ENTRIES SUPPLIED START

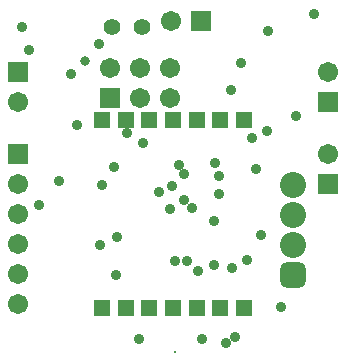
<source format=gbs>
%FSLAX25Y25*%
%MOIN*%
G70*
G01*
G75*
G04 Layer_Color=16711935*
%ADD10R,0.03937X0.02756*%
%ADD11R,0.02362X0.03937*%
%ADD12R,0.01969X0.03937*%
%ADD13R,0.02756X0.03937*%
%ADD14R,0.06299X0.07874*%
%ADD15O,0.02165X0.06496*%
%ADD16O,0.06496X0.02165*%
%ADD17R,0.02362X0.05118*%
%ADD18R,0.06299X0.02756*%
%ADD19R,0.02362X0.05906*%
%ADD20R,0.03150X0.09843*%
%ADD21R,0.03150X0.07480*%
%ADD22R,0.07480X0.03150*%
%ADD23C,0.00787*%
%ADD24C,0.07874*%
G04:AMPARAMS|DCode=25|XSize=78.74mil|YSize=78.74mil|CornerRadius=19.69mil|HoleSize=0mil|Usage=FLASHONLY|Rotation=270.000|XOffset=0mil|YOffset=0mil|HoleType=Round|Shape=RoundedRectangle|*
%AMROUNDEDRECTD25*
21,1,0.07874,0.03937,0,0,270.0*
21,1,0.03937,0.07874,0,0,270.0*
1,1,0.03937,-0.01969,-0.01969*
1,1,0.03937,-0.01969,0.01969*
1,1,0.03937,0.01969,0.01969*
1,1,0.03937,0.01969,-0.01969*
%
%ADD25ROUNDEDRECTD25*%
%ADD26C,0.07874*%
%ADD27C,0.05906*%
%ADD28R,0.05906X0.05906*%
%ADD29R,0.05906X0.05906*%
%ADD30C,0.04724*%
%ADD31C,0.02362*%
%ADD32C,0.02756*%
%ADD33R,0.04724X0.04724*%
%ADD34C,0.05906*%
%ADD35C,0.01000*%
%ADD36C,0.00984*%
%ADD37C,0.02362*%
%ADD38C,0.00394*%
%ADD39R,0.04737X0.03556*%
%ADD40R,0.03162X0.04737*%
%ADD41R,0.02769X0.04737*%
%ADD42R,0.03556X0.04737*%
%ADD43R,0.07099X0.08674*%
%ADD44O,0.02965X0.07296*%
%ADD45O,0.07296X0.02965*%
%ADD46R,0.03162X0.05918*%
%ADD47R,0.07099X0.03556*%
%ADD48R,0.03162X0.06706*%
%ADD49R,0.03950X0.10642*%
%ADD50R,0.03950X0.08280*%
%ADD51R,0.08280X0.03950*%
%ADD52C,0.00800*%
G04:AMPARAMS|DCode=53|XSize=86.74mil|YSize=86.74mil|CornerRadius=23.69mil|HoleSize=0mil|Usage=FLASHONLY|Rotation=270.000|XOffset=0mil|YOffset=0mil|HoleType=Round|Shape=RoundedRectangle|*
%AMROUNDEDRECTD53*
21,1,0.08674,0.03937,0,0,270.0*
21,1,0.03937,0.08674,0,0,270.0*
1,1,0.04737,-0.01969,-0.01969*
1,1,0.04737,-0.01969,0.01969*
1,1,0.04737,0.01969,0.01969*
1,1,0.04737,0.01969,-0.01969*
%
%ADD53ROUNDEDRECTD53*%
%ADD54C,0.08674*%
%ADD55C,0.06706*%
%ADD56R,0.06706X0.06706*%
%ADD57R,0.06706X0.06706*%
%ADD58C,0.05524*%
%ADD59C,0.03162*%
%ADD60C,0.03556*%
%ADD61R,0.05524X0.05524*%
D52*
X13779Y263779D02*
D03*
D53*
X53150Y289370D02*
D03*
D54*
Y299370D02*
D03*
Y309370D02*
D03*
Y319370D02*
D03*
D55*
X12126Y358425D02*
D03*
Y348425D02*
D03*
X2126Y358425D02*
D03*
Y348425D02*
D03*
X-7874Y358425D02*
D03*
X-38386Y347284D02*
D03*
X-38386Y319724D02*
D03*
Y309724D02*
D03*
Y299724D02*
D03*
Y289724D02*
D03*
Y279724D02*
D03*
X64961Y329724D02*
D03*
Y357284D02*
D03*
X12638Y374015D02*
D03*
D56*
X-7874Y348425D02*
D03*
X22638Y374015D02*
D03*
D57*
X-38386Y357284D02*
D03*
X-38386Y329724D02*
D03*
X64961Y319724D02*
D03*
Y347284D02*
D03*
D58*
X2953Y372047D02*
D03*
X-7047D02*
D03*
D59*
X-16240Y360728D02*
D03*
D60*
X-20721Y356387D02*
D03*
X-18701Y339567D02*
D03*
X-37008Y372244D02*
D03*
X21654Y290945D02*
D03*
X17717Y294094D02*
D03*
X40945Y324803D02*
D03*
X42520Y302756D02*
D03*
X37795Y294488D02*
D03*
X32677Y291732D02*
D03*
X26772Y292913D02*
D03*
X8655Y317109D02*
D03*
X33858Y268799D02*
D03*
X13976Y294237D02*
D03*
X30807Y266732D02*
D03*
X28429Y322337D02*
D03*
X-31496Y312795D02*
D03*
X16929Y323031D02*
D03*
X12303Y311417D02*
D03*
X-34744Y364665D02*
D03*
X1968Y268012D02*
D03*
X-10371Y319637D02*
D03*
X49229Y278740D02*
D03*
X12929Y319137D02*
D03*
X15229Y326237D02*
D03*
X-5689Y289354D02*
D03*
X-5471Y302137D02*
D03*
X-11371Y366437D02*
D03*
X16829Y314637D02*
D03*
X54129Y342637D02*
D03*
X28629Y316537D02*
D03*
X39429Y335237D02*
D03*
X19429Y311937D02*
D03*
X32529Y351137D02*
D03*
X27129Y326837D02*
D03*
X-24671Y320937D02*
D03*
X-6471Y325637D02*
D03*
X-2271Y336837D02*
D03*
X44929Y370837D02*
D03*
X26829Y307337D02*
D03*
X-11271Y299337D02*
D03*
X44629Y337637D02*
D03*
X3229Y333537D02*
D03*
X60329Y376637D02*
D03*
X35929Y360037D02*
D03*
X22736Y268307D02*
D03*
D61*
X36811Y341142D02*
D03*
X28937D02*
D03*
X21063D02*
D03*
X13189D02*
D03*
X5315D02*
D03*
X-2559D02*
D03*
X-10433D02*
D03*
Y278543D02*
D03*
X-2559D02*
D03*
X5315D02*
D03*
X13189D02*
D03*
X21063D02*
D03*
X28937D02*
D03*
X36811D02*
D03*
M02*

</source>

ENTRIES SUPPLIED END
ENTRIES SUPPLIED START

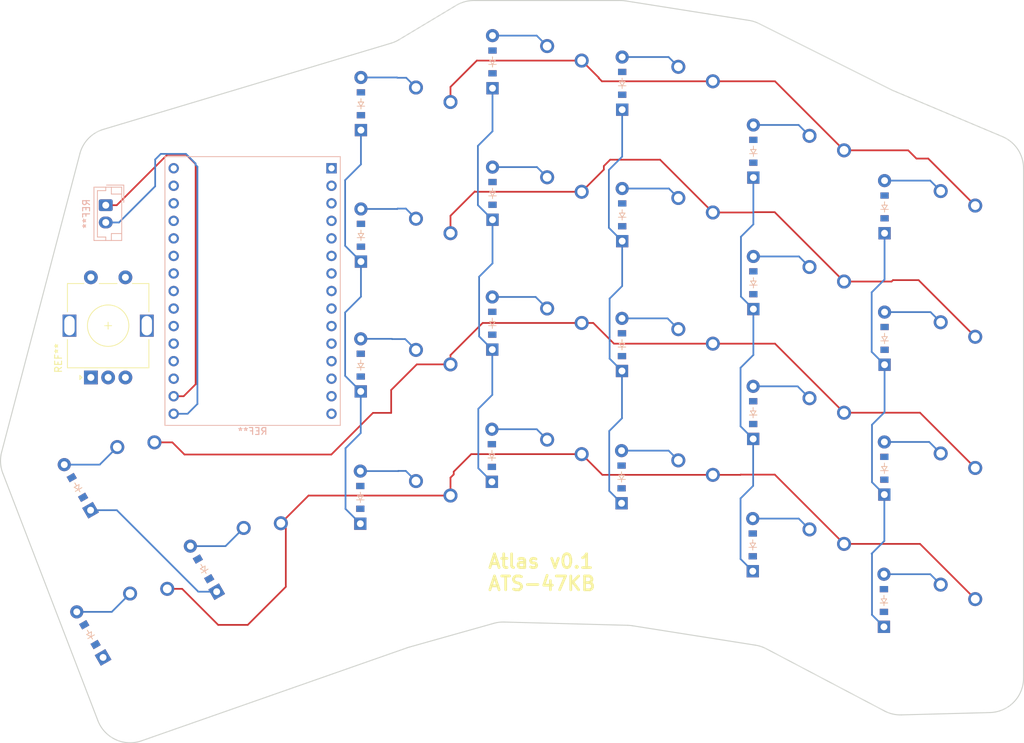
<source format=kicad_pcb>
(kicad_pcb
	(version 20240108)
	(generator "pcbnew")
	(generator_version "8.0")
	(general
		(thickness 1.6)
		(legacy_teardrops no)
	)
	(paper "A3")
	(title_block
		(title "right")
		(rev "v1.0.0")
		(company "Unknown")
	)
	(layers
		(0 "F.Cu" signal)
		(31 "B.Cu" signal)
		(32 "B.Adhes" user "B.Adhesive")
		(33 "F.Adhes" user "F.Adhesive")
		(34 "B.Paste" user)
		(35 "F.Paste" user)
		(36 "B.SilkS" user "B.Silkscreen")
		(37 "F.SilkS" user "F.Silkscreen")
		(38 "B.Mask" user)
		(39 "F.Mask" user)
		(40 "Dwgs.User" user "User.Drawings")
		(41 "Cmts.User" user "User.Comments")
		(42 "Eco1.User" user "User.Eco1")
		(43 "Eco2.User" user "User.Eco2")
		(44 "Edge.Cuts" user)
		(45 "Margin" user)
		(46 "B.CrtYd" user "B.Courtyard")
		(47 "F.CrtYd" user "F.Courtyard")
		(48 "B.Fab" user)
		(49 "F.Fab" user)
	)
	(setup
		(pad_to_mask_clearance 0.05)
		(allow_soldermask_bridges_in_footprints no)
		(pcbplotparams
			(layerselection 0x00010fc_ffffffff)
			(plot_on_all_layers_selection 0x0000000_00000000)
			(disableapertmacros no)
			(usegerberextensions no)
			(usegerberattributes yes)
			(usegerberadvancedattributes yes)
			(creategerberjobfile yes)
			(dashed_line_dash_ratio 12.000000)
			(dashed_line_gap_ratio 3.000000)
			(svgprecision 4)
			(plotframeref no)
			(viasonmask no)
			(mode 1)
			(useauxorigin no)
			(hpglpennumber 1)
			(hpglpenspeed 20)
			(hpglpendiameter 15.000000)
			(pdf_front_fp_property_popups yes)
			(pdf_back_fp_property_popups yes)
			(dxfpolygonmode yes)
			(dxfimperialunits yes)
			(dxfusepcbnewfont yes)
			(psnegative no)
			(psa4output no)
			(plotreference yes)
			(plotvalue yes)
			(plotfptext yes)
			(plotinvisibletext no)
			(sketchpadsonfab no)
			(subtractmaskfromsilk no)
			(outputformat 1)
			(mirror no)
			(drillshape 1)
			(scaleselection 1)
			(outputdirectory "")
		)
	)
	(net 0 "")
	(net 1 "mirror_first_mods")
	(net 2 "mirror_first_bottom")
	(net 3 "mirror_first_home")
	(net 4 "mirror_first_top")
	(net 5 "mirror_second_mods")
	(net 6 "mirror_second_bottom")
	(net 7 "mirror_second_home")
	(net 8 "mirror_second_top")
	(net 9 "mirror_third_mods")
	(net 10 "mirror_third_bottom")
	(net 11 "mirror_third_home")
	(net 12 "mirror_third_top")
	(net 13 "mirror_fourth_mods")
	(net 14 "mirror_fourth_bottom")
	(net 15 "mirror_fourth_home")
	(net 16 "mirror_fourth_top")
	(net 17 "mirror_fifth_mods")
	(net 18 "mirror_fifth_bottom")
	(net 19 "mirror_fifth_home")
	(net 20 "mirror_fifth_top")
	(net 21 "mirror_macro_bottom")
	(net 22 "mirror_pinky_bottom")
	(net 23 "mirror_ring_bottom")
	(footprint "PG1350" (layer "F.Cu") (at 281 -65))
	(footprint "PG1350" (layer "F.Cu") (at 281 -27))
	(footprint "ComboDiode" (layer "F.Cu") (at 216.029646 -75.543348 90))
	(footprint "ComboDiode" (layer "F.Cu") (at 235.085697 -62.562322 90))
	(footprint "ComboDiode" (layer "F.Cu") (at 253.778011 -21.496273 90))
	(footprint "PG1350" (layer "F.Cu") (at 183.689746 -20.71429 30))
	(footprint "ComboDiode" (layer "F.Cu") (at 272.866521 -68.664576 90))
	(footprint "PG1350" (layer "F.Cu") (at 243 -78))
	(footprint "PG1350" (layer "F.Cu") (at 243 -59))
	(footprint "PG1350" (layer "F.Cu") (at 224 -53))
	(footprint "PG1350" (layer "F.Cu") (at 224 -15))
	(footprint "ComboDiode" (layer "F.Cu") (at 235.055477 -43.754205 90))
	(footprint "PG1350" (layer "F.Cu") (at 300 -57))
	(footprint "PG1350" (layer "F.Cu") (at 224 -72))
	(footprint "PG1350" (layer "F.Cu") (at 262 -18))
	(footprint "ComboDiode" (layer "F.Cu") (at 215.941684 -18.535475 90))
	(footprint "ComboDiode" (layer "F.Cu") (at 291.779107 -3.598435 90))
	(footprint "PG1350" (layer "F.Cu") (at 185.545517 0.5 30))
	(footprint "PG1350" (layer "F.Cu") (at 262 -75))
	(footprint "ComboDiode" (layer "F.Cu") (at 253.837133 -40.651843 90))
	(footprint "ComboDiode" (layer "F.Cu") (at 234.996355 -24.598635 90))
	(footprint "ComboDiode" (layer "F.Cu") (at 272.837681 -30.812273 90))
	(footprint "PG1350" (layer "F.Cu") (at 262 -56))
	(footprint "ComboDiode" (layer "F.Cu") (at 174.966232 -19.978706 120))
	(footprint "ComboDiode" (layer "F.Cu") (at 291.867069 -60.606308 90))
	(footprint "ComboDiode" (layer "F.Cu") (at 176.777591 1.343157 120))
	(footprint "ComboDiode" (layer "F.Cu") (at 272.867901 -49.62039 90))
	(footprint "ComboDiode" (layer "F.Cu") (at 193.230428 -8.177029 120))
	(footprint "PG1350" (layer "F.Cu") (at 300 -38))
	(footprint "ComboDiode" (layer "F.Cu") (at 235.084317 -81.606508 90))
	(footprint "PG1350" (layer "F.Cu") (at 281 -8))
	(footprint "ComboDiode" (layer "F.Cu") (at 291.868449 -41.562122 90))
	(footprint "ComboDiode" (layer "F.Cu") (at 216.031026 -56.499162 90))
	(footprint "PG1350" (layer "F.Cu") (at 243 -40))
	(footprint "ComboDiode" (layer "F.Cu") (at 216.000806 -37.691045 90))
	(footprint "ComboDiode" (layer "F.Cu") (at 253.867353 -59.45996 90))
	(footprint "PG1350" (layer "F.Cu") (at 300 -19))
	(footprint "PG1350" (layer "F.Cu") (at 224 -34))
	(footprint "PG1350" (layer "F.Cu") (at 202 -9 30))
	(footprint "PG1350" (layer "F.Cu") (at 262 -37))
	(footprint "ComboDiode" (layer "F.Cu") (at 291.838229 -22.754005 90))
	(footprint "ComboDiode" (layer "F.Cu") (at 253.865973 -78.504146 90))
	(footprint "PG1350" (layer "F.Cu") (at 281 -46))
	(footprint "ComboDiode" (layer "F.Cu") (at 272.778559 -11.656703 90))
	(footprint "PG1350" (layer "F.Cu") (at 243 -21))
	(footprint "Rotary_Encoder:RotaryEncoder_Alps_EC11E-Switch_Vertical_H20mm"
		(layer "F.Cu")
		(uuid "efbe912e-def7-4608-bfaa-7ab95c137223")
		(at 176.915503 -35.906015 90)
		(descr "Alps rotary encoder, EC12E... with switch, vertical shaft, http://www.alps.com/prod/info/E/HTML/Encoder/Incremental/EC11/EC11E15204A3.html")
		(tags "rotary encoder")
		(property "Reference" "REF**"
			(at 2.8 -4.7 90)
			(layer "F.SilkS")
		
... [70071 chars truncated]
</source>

ENTRIES SUPPLIED END

■ EXERCISE DETAILS: If a line in the entries above holds the word "Rotation", count it; then report the total alone.

■ COMPLETED TASK: 2